Quantum computing demands innovative approaches for realizing qubits, and one promising avenue involves leveraging gated hybridized van der Waals (vdW) vertical heterostructures, referred to as vdW qubits. The two-level system that characterizes the vdW qubit comes from the layer-dependent orbital character of the charge carrier. This paper investigates the potential of gated vdW heterostructures for quantum computing. We study how gate fields affect the orbital composition of bands, enabling spatial superposition of electrons across layers of two-dimensional materials. Our ab initio calculations assess 20 transition metal dichalcogenides, identifying layers with slight energy offsets as vdW qubit candidates. Our investigation extends to the heterostructures formed based on the layered materials meeting these criteria.
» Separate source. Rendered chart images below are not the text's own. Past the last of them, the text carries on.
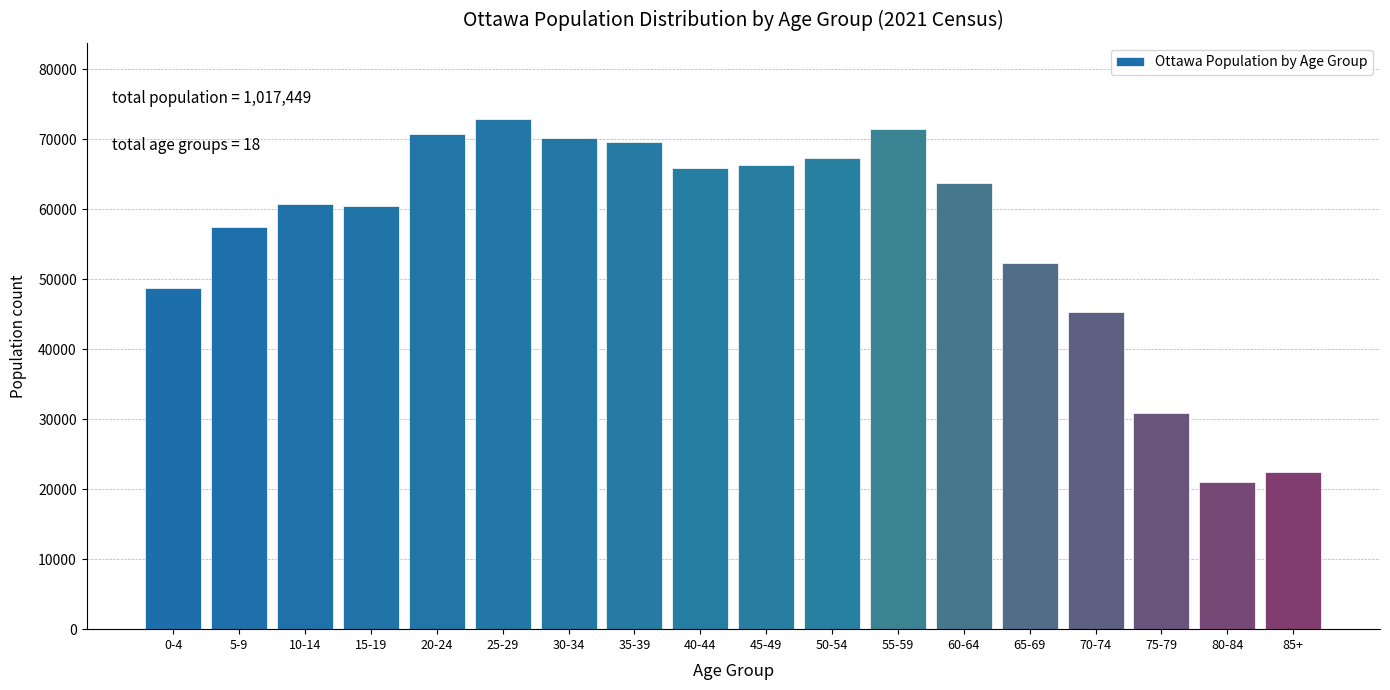

Between 0-4 and 40-44, which is larger?

40-44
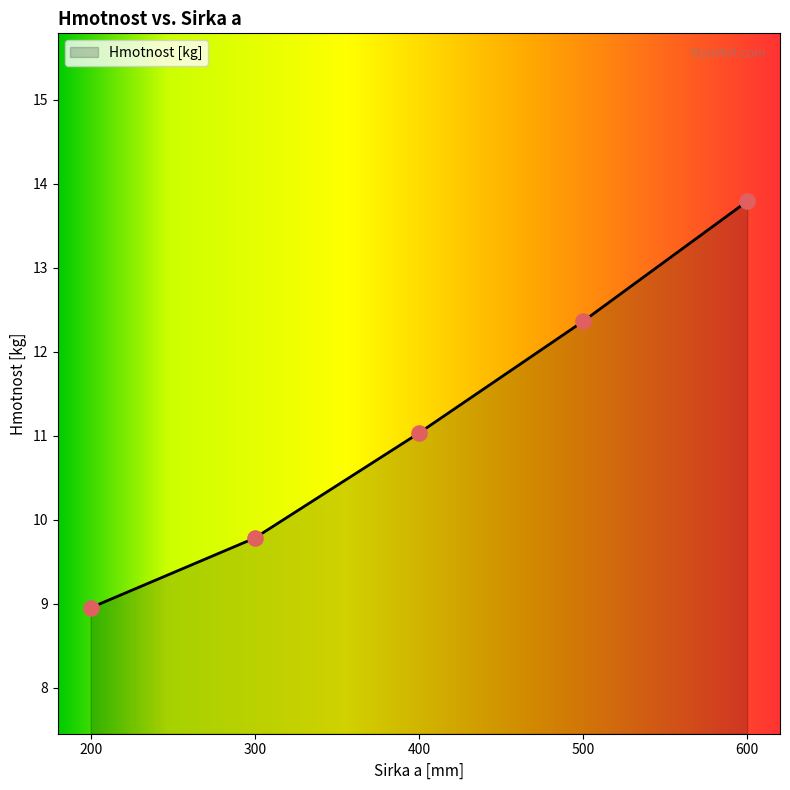

What is the change in value from 200 to 600?

+4.8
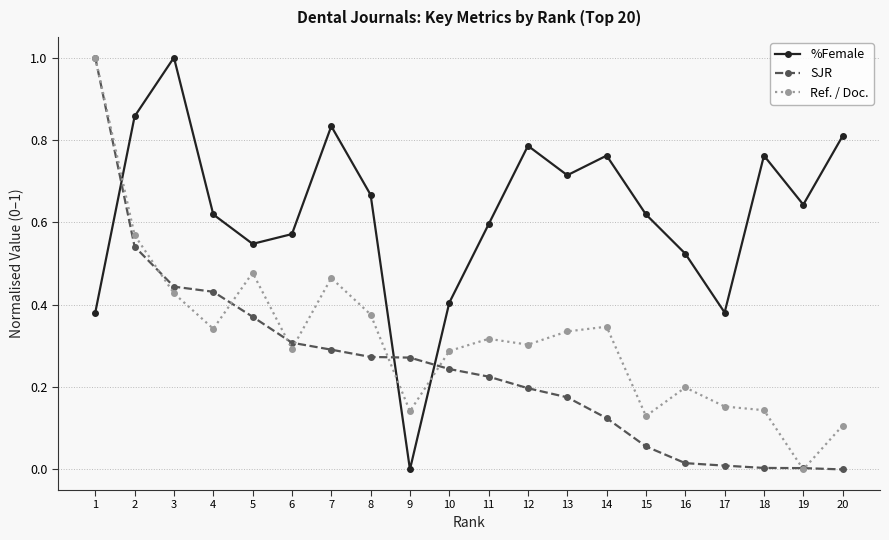

How many positive values does the Ref. / Doc. series have?

19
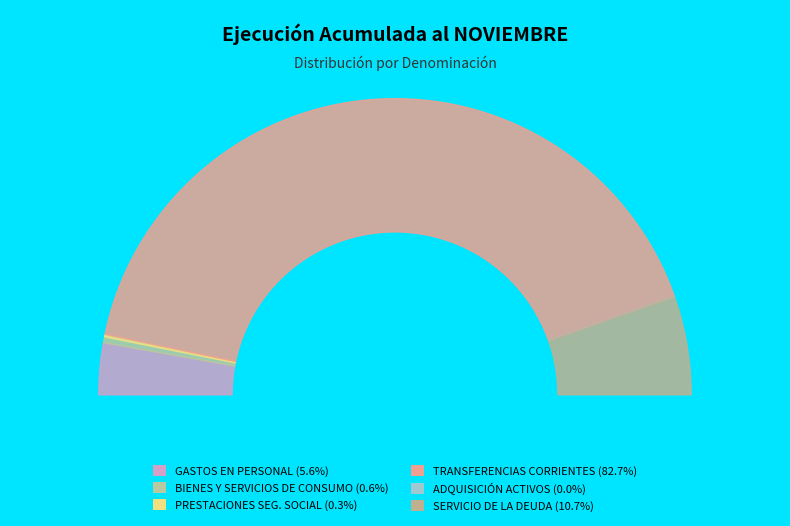

How many slices are in this pie chart?

6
To simulate these qubits within large quantum circuits efficiently, we employ the tight-binding approach with maximally localized Wannier functions, validated against full ab initio calculations. At zero field, we confirm the existence of highly hybridized states that manifest as a qubit state exhibiting an approximately equal distribution between $|0\ensuremath{\rangle}$ and $|1\ensuremath{\rangle}$. The electric field application serves as a modulator for adjusting the contribution of these states. This phenomenon is general and is explored in the context of four distinct heterostructures. In addition, our study identified 222 possible combinations matching different layers on the conduction or the valence as promising host heterostructures for implementing vdW qubits.